The State of Wright: Martin House Pergola
Location: Martin campus
Status: Open for tours
History: The reconstruction of the missing pergola is probably the most dramatically visible change to the Martin House site. Demolished in the early 1960s, it has been reconstructed as a covered passageway that connects the main house to a glass-roofed conservatory As one of the most photographed and visible elements of the house, its loss had been mourned for years.
The pergola was rebuilt with painstaking accuracy, using Wright’s plans and evidence provided by sections of foundation remnants. From the Martin House interior, it recreates the dramatic view that greeted visitors from the front entry hall. The visitor sees through the axis of the pergola to the lush greenery of the conservatory, a vista spanning 180 feet. It reunites the buildings of Wright’s rectilinear tartan grid.

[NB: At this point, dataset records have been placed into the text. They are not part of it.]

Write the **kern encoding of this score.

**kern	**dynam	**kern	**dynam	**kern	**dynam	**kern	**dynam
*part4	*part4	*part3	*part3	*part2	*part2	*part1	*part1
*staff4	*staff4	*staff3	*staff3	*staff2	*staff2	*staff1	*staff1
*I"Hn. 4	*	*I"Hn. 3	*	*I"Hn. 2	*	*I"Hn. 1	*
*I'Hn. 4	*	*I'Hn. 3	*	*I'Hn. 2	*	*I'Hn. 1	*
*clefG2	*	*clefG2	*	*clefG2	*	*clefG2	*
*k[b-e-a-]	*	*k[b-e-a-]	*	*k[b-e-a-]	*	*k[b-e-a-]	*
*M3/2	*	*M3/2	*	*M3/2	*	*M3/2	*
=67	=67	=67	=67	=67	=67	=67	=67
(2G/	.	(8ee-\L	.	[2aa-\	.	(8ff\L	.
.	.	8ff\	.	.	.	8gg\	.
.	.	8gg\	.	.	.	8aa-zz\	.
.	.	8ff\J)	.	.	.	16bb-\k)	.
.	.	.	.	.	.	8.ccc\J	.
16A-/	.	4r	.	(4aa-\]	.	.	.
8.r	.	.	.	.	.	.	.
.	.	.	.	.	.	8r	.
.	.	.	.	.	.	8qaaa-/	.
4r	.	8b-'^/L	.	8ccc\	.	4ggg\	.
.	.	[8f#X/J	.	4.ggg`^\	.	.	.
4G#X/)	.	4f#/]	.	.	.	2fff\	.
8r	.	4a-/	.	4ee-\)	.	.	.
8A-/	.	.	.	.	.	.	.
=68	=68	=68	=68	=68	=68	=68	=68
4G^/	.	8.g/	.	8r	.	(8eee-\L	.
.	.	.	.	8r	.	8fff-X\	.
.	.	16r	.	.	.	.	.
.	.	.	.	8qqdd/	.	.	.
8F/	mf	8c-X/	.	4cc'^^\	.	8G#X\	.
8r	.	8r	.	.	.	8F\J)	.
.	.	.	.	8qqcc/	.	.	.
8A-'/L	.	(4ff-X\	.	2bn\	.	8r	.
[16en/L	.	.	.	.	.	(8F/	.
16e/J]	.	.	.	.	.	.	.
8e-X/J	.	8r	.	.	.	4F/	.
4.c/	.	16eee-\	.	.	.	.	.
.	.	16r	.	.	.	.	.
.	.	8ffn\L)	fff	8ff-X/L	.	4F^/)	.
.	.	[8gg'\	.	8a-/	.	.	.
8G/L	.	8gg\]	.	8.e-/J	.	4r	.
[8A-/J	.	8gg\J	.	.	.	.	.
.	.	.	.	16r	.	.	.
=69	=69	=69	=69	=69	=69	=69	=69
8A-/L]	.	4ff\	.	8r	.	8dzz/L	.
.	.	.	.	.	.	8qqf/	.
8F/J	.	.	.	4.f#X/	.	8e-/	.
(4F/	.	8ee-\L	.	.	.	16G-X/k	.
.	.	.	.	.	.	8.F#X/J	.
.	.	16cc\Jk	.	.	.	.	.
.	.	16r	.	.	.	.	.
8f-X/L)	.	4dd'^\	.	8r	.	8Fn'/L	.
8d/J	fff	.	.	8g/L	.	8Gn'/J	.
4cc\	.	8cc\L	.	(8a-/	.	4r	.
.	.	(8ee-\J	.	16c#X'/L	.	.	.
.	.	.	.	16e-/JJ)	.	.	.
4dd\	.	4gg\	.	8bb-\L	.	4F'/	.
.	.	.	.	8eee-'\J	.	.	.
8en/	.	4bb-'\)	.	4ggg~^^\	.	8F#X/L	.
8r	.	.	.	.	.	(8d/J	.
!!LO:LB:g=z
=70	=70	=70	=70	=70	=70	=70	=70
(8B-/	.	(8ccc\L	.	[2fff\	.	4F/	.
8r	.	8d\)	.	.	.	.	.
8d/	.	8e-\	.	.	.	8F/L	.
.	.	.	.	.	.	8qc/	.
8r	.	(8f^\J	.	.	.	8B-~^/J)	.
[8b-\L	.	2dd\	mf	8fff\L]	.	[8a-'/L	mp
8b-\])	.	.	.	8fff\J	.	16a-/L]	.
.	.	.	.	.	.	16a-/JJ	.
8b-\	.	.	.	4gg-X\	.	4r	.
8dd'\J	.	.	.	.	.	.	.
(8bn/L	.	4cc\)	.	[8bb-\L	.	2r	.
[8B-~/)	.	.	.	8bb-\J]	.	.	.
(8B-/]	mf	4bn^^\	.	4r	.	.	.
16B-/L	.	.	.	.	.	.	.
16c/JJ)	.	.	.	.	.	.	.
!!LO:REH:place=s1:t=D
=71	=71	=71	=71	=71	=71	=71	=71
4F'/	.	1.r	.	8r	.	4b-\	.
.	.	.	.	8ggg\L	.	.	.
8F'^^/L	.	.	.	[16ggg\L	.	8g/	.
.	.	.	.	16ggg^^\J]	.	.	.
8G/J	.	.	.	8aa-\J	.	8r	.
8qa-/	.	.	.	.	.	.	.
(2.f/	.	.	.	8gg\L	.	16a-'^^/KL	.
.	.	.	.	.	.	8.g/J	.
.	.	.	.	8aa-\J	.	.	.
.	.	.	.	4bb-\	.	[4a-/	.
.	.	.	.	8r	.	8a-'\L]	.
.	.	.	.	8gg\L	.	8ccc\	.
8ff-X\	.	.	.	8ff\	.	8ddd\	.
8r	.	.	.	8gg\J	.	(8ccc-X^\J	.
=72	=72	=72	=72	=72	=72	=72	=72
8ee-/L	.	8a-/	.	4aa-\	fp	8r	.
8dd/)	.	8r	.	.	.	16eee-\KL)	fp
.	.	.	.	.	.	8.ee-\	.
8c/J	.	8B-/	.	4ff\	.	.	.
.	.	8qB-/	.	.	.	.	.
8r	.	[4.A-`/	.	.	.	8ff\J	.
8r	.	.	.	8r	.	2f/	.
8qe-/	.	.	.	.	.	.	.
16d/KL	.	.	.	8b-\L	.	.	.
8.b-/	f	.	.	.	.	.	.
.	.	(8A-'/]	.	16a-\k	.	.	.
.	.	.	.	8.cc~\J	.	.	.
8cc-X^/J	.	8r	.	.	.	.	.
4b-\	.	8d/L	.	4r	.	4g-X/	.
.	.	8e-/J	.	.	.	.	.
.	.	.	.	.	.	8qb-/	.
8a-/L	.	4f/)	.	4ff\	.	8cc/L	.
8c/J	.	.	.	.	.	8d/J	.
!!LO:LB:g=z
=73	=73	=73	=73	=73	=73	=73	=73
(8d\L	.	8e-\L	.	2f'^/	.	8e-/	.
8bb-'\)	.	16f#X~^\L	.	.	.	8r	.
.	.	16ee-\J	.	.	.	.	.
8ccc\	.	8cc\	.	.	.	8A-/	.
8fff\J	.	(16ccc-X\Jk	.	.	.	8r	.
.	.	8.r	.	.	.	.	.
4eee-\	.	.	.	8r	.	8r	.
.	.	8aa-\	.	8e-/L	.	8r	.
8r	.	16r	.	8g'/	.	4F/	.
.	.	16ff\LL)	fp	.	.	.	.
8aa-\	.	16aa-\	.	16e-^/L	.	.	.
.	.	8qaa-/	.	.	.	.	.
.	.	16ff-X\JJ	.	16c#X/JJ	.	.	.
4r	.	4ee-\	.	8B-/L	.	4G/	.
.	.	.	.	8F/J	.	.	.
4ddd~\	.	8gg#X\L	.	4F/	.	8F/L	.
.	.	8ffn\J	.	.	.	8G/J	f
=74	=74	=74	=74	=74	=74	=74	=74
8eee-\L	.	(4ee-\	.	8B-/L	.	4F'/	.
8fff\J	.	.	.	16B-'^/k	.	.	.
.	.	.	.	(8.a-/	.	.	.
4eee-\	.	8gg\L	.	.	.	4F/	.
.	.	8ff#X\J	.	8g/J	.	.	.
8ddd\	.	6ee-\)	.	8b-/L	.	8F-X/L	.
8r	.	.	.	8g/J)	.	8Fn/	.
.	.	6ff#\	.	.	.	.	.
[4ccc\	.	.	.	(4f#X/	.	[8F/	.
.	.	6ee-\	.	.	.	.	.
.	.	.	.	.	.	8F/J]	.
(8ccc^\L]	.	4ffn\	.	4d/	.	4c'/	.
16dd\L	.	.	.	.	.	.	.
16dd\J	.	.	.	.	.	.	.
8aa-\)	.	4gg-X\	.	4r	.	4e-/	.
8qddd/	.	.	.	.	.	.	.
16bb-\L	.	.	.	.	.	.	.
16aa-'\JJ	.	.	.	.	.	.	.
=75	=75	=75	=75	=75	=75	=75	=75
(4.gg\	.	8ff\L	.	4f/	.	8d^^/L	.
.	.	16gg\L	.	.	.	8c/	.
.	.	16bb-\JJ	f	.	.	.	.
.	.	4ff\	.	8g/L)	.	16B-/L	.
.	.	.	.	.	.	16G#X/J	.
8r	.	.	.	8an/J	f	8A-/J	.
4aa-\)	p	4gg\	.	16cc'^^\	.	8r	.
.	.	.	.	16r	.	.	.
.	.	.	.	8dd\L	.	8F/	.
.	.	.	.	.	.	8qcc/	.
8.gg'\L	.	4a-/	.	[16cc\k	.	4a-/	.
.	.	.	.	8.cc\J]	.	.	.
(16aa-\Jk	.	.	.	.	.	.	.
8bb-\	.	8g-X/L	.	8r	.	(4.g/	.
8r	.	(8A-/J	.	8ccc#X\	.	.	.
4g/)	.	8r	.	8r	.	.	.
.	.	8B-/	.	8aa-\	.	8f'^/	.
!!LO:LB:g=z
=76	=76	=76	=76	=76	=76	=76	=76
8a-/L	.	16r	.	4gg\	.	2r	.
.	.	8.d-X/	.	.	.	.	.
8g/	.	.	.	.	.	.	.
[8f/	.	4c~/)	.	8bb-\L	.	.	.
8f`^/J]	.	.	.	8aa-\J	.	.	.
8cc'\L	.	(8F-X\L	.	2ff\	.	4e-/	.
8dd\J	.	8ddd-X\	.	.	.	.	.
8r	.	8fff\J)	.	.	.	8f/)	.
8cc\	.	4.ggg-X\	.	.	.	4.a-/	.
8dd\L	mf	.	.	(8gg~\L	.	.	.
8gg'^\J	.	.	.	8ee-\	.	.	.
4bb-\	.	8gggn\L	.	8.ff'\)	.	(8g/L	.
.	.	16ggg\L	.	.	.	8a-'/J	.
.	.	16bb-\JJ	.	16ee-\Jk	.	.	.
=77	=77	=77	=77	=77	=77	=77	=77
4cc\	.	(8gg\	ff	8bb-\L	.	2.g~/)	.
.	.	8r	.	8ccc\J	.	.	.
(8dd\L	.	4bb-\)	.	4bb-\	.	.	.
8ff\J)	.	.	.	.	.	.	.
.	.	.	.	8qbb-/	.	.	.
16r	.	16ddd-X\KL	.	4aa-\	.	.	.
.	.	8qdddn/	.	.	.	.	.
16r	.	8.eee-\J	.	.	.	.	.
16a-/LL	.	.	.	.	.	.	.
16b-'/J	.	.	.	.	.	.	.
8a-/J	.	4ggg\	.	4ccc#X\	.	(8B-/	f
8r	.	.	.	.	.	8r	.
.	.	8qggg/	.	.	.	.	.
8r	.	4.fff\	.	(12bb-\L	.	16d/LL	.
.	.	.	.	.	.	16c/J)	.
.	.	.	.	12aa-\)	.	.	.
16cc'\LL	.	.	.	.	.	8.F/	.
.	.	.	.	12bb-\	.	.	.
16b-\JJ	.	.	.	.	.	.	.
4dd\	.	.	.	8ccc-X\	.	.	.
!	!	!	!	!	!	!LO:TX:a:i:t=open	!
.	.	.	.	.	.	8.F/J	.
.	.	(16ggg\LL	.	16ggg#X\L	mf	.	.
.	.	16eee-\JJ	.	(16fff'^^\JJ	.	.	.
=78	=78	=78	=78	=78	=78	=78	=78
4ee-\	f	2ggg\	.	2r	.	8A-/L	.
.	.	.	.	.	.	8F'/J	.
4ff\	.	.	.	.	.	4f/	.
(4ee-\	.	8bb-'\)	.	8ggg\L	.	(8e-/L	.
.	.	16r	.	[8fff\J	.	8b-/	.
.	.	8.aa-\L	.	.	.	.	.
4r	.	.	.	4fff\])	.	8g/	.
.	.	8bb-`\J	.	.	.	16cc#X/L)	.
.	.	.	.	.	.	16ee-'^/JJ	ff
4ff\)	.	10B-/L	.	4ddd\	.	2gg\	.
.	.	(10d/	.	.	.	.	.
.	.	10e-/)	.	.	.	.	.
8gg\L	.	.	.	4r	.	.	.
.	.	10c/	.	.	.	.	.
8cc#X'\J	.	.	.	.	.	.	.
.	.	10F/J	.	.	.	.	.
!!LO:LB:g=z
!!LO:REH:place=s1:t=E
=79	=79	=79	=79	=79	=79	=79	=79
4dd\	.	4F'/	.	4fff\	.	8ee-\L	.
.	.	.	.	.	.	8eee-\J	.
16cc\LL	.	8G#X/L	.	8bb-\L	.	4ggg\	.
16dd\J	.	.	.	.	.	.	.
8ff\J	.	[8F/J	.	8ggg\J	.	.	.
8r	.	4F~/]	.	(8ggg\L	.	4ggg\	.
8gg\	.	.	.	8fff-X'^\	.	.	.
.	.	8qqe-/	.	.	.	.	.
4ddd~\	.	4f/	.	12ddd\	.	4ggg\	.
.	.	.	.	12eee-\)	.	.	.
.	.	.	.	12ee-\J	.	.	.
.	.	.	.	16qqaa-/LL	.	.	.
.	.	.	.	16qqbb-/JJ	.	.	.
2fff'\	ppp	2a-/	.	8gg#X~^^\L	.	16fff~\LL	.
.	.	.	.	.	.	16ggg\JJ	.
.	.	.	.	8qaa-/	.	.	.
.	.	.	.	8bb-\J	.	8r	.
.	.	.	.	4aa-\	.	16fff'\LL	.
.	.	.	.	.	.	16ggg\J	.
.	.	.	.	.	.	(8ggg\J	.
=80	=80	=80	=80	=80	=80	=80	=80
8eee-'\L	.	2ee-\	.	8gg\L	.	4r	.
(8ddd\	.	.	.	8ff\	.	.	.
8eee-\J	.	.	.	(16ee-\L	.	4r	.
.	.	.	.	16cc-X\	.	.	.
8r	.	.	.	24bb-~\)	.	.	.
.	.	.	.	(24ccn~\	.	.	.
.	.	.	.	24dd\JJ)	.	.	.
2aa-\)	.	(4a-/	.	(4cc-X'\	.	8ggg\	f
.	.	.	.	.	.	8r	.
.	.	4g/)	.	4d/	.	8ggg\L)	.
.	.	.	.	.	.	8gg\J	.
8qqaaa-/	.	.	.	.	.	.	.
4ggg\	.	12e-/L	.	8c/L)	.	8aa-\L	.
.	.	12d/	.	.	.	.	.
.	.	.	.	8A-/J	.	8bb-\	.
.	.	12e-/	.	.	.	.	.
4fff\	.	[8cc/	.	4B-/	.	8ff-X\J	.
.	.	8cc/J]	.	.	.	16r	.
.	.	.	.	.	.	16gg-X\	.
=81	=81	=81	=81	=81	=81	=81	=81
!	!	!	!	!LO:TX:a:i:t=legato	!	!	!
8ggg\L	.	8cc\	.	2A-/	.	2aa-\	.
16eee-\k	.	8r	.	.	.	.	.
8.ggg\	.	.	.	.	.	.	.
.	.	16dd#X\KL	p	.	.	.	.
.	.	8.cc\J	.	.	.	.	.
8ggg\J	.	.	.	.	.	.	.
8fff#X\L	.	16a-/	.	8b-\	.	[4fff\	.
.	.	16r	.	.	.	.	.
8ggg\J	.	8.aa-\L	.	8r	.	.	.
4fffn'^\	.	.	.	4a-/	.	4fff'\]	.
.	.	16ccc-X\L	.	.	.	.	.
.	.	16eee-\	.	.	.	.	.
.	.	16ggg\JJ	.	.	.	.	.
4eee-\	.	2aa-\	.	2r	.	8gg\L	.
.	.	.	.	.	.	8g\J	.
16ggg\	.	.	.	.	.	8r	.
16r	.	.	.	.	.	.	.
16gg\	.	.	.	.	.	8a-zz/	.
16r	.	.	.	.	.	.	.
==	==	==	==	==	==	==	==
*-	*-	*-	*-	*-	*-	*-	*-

Significance: This was one of only three pergolas that Wright designed among more than sixty Prairie houses. (One of them was commissioned by William Martin, as an addition to his Oak Park home, after seeing brother Darwin’s.)
What to look for: Although Wright designed a suggestion of windows in cypress millwork, the openings were never intended to be glazed. Be sure to check out the simple lightbulb fixtures, an expression of the newly introduced electric illumination that was coming into residential use at the time of original construction.
Over the next two weeks we will post a series that organizes each Wright gem by location, history, what should be seen, and additional information that may pique visitor interest. There are many more resources, including guided tours for most sites, excluding the private homes. It is hoped that this guide will inspire readers to see firsthand the reasons why visitors from all over the world make the trip to Buffalo to experience Frank Lloyd Wright.